> **Saved entries**
****************
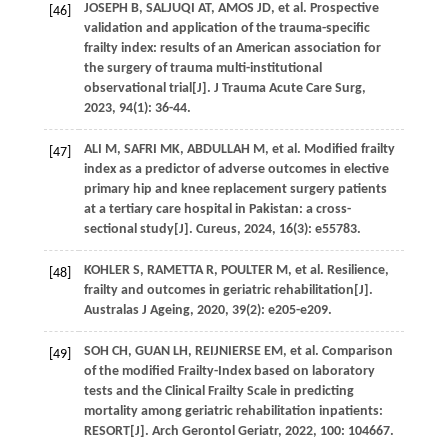
JOSEPH
B
,
SALJUQI
AT
,
AMOS
JD
,
et al
. Prospective
[46]
validation and application of the trauma-specific
frailty index: results of an American association for
the surgery of trauma multi-institutional
observational trial[J].
J Trauma Acute Care Surg
,
2023
,
94
(1): 36-44.
ALI M,
SAFRI
MK
,
ABDULLAH
M
,
et al
. Modified frailty
[47]
index as a predictor of adverse outcomes in elective
primary hip and knee replacement surgery patients
at a tertiary care hospital in Pakistan: a cross-
sectional study[J].
Cureus
,
2024
,
16
(3): e55783.
KOHLER
S
,
RAMETTA
R
,
POULTER
M
,
et al
. Resilience,
[48]
frailty and outcomes in geriatric rehabilitation[J].
Australas J Ageing
,
2020
,
39
(2): e205-e209.
SOH CH,
GUAN
LH
,
REIJNIERSE
EM
,
et al
. Comparison
[49]
of the modified Frailty-Index based on laboratory
tests and the Clinical Frailty Scale in predicting
mortality among geriatric rehabilitation inpatients:
RESORT[J].
Arch Gerontol Geriatr
,
2022
,
100
: 104667.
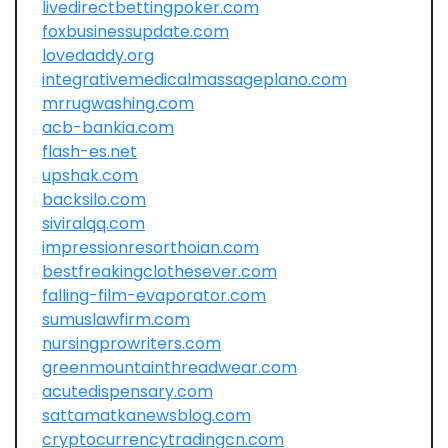
livedirectbettingpoker.com
foxbusinessupdate.com
lovedaddy.org
integrativemedicalmassageplano.com
mrrugwashing.com
acb-bankia.com
flash-es.net
upshak.com
backsilo.com
siviralqq.com
impressionresorthoian.com
bestfreakingclothesever.com
falling-film-evaporator.com
sumuslawfirm.com
nursingprowriters.com
greenmountainthreadwear.com
acutedispensary.com
sattamatkanewsblog.com
cryptocurrencytradingcn.com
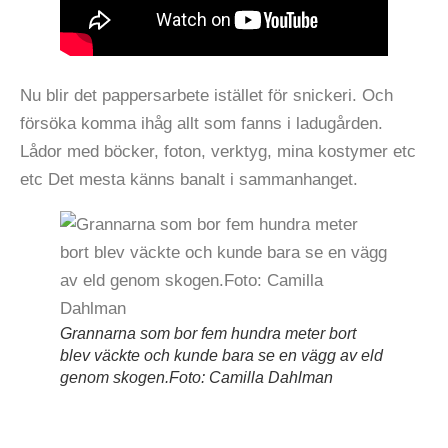
Nu blir det pappersarbete istället för snickeri. Och
försöka komma ihåg allt som fanns i ladugården.
Lådor med böcker, foton, verktyg, mina kostymer etc
etc Det mesta känns banalt i sammanhanget.
Grannarna som bor fem hundra meter bort
blev väckte och kunde bara se en vägg av eld
genom skogen.Foto: Camilla Dahlman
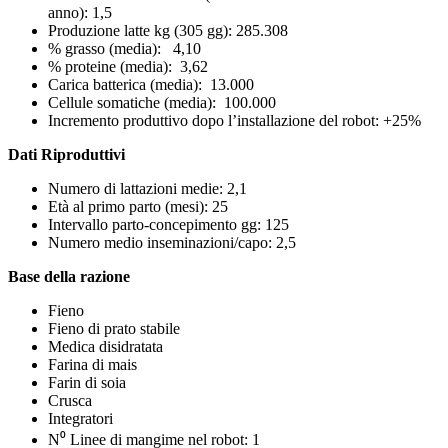
anno): 1,5
Produzione latte kg (305 gg): 285.308
% grasso (media): 4,10
% proteine (media): 3,62
Carica batterica (media): 13.000
Cellule somatiche (media): 100.000
Incremento produttivo dopo l’installazione del robot: +25%
Dati Riproduttivi
Numero di lattazioni medie: 2,1
Età al primo parto (mesi): 25
Intervallo parto-concepimento gg: 125
Numero medio inseminazioni/capo: 2,5
Base della razione
Fieno
Fieno di prato stabile
Medica disidratata
Farina di mais
Farin di soia
Crusca
Integratori
N⁰ Linee di mangime nel robot: 1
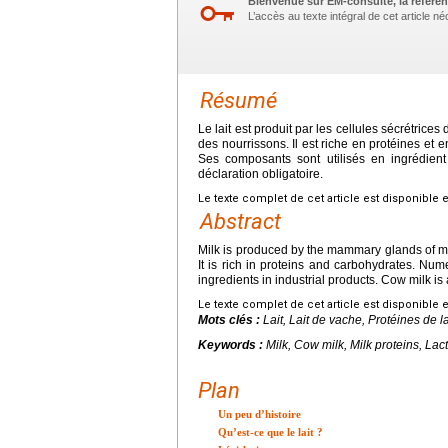
Bienvenue sur EM-consulte, la référen
L’accès au texte intégral de cet article 
Résumé
Le lait est produit par les cellules sécrétric
des nourrissons. Il est riche en protéines et e
Ses composants sont utilisés en ingrédient
déclaration obligatoire.
Le texte complet de cet article est disponible 
Abstract
Milk is produced by the mammary glands of ma
It is rich in proteins and carbohydrates. Nu
ingredients in industrial products. Cow milk i
Le texte complet de cet article est disponible 
Mots clés :
Lait, Lait de vache, Protéines de la
Keywords :
Milk, Cow milk, Milk proteins, Lac
Plan
Un peu d’histoire
Qu’est-ce que le lait ?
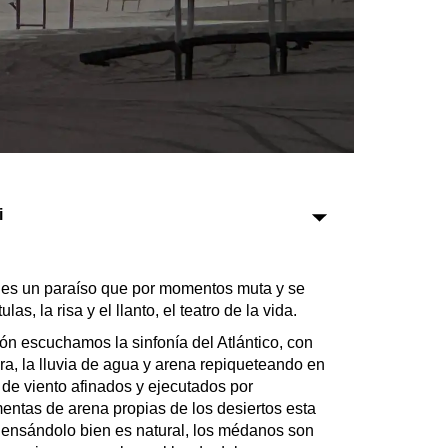
Sociedad
Tecnología
Turismo
Salud
Es viral
i
ar es un paraíso que por momentos muta y se
Farmacias
as, la risa y el llanto, el teatro de la vida.
Transportes
ión escuchamos la sinfonía del Atlántico, con
Loterías
a, la lluvia de agua y arena repiqueteando en
Datos Útiles
 de viento afinados y ejecutados por
Fúnebres
mentas de arena propias de los desiertos esta
Edictos
. Pensándolo bien es natural, los médanos son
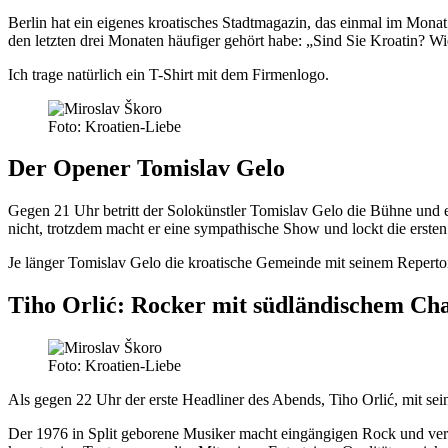
Berlin hat ein eigenes kroatisches Stadtmagazin, das einmal im Monat 
den letzten drei Monaten häufiger gehört habe: „Sind Sie Kroatin? W
Ich trage natürlich ein T-Shirt mit dem Firmenlogo.
Foto: Kroatien-Liebe
Der Opener Tomislav Gelo
Gegen 21 Uhr betritt der Solokünstler Tomislav Gelo die Bühne und e
nicht, trotzdem macht er eine sympathische Show und lockt die ersten
Je länger Tomislav Gelo die kroatische Gemeinde mit seinem Reperto
Tiho Orlić: Rocker mit südländischem C
Foto: Kroatien-Liebe
Als gegen 22 Uhr der erste Headliner des Abends, Tiho Orlić, mit se
Der 1976 in Split geborene Musiker macht eingängigen Rock und vers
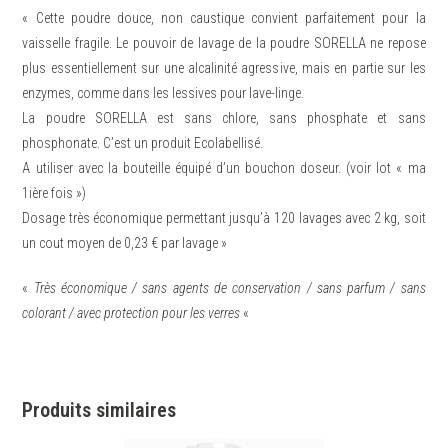
« Cette poudre douce, non caustique convient parfaitement pour la
vaisselle fragile. Le pouvoir de lavage de la poudre SORELLA ne repose
plus essentiellement sur une alcalinité agressive, mais en partie sur les
enzymes, comme dans les lessives pour lave-linge.
La poudre SORELLA est sans chlore, sans phosphate et sans
phosphonate. C’est un produit Ecolabellisé.
A utiliser avec la bouteille équipé d’un bouchon doseur. (voir lot « ma
1ière fois »)
Dosage très économique permettant jusqu’à 120 lavages avec 2 kg, soit
un cout moyen de 0,23 € par lavage »
«
Très économique / sans agents de conservation / sans parfum / sans
colorant / avec protection pour les verres
«
Produits similaires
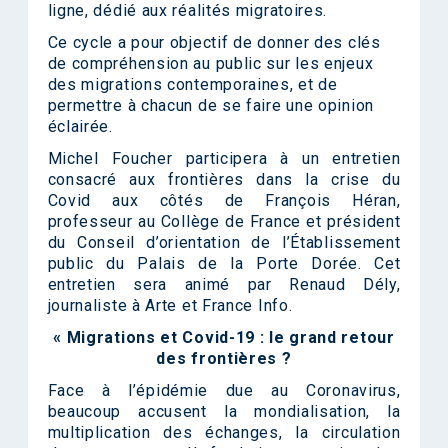
ligne, dédié aux réalités migratoires.
Ce cycle a pour objectif de donner des clés
de compréhension au public sur les enjeux
des migrations contemporaines, et de
permettre à chacun de se faire une opinion
éclairée.
Michel Foucher participera à un entretien
consacré aux frontières dans la crise du
Covid aux côtés de François Héran,
professeur au Collège de France et président
du Conseil d’orientation de l’Établissement
public du Palais de la Porte Dorée. Cet
entretien sera animé par Renaud Dély,
journaliste à Arte et France Info.
« Migrations et Covid-19 : le grand retour
des frontières ?
Face à l’épidémie due au Coronavirus,
beaucoup accusent la mondialisation, la
multiplication des échanges, la circulation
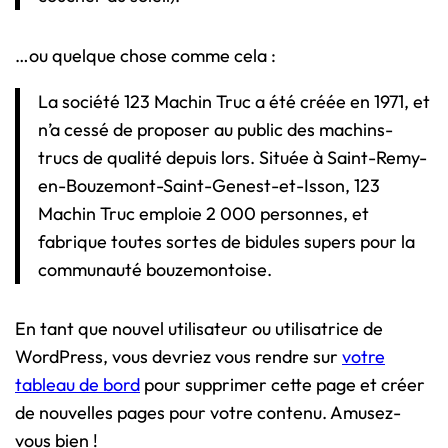
…ou quelque chose comme cela :
La société 123 Machin Truc a été créée en 1971, et
n’a cessé de proposer au public des machins-
trucs de qualité depuis lors. Située à Saint-Remy-
en-Bouzemont-Saint-Genest-et-Isson, 123
Machin Truc emploie 2 000 personnes, et
fabrique toutes sortes de bidules supers pour la
communauté bouzemontoise.
En tant que nouvel utilisateur ou utilisatrice de
WordPress, vous devriez vous rendre sur
votre
tableau de bord
pour supprimer cette page et créer
de nouvelles pages pour votre contenu. Amusez-
vous bien !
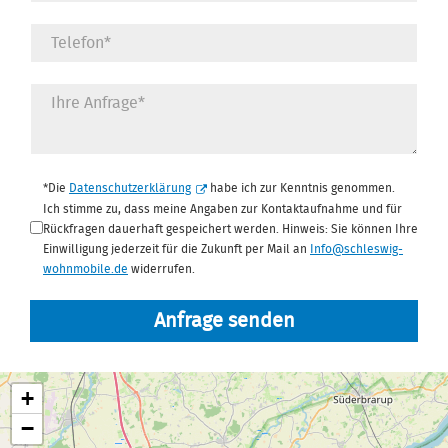
Datenschutz
*
*Die
Datenschutzerklärung
habe ich zur Kenntnis genommen.
Ich stimme zu, dass meine Angaben zur Kontaktaufnahme und für
Rückfragen dauerhaft gespeichert werden. Hinweis: Sie können Ihre
Einwilligung jederzeit für die Zukunft per Mail an
Info@schleswig-
wohnmobile.de
widerrufen.
Anfrage senden
+
−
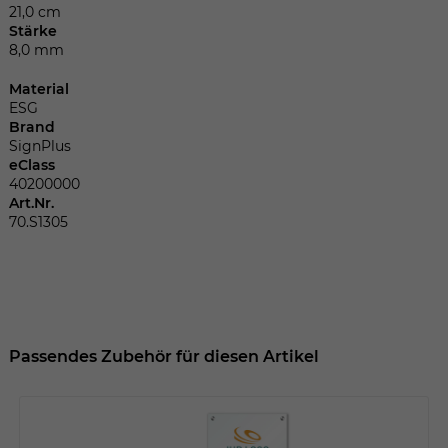
Dieser Wert speichert Ihre Consent-
21,0 cm
Einstellungen. Unter anderem eine
Stärke
zufällig generierte ID, für die historische
8,0 mm
Zweck
Speicherung Ihrer vorgenommen
Material
Einstellungen, falls der Webseiten-
ESG
Betreiber dies eingestellt hat.
Brand
SignPlus
eClass
Name
fe_typo_user
40200000
Art.Nr.
70.S1305
Anbieter
TYPO3
Laufzeit
Sitzungsende
Wir installiert sobald sich der Nutzer an
Zweck
der Webseite anmeldet. Dient zum
Passendes Zubehör für diesen Artikel
festhalten des Login Status.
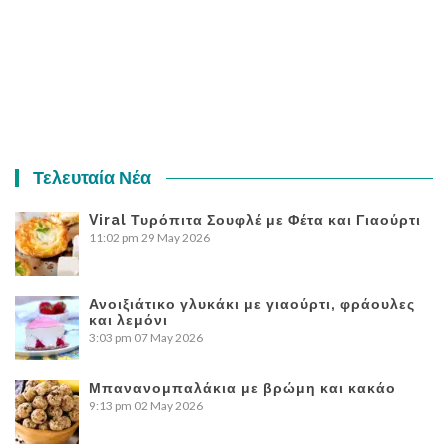
Τελευταία Νέα
Viral Τυρόπιτα Σουφλέ με Φέτα και Γιαούρτι
11:02 pm
29 May 2026
Ανοιξιάτικο γλυκάκι με γιαούρτι, φράουλες
και λεμόνι
3:03 pm
07 May 2026
Μπανανομπαλάκια με βρώμη και κακάο
9:13 pm
02 May 2026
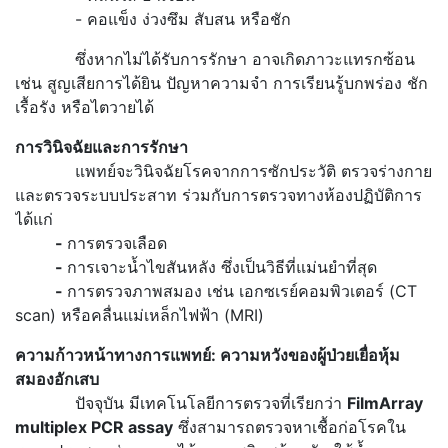
- คอแข็ง ง่วงซึม สับสน หรือชัก
ซึ่งหากไม่ได้รับการรักษา อาจเกิดภาวะแทรกซ้อน
เช่น สูญเสียการได้ยิน ปัญหาความจำ การเรียนรู้บกพร่อง ชัก
เรื้อรัง หรือไตวายได้
การวินิจฉัยและการรักษา
แพทย์จะวินิจฉัยโรคจากการซักประวัติ ตรวจร่างกาย
และตรวจระบบประสาท ร่วมกับการตรวจทางห้องปฏิบัติการ
ได้แก่
-
การตรวจเลือด
-
การเจาะน้ำไขสันหลัง ซึ่งเป็นวิธีที่แม่นยำที่สุด
-
การตรวจภาพสมอง เช่น เอกซเรย์คอมพิวเตอร์ (CT
scan) หรือคลื่นแม่เหล็กไฟฟ้า (MRI)
ความก้าวหน้าทางการแพทย์: ความหวังของผู้ป่วยเยื่อหุ้ม
สมองอักเสบ
ปัจจุบัน มีเทคโนโลยีการตรวจที่เรียกว่า
FilmArray
multiplex PCR assay
ซึ่งสามารถตรวจหาเชื้อก่อโรคใน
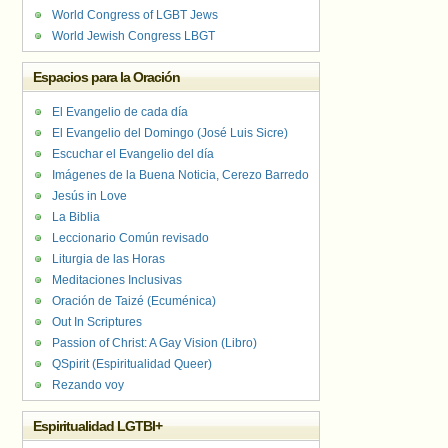
World Congress of LGBT Jews
World Jewish Congress LBGT
Espacios para la Oración
El Evangelio de cada día
El Evangelio del Domingo (José Luis Sicre)
Escuchar el Evangelio del día
Imágenes de la Buena Noticia, Cerezo Barredo
Jesús in Love
La Biblia
Leccionario Común revisado
Liturgia de las Horas
Meditaciones Inclusivas
Oración de Taizé (Ecuménica)
Out In Scriptures
Passion of Christ: A Gay Vision (Libro)
QSpirit (Espiritualidad Queer)
Rezando voy
Espiritualidad LGTBI+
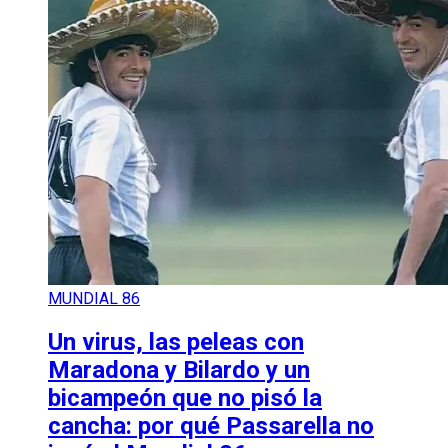
MUNDIAL 86
Un virus, las peleas con
Maradona y Bilardo y un
bicampeón que no pisó la
cancha: por qué Passarella no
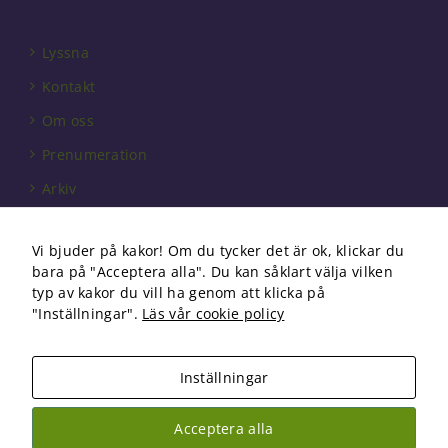
välja bort. De
behövs för
att hemsidan
Lyssna
över huvud
taget ska
Kontakt
fungera.
Om oss
Prenumeration
Statistik
För att vi ska
Arkiv
kunna
förbättra
Annonsera
hemsidans
Vi bjuder på kakor! Om du tycker det är ok, klickar du
Förbundet
funktionalitet
bara på "Acceptera alla". Du kan såklart välja vilken
och
Om cookies
typ av kakor du vill ha genom att klicka på
uppbyggnad,
"Inställningar".
Läs vår cookie policy
baserat på
hur
hemsidan
används.
Inställningar
Copyright 2026 Fysioterapi | All Rights Reserved
Acceptera alla
Upplevelse
Facebook
Instagram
****************
Every line in the data that holds the string "pour" should be returned.

« Cette poudre douce, non caustique convient parfaitement pour la
enzymes, comme dans les lessives pour lave-linge.
colorant / avec protection pour les verres
Ce cycle a pour objectif de donner des clés
fabrique toutes sortes de bidules supers pour la
pour supprimer cette page et créer
de nouvelles pages pour votre contenu. Amusez-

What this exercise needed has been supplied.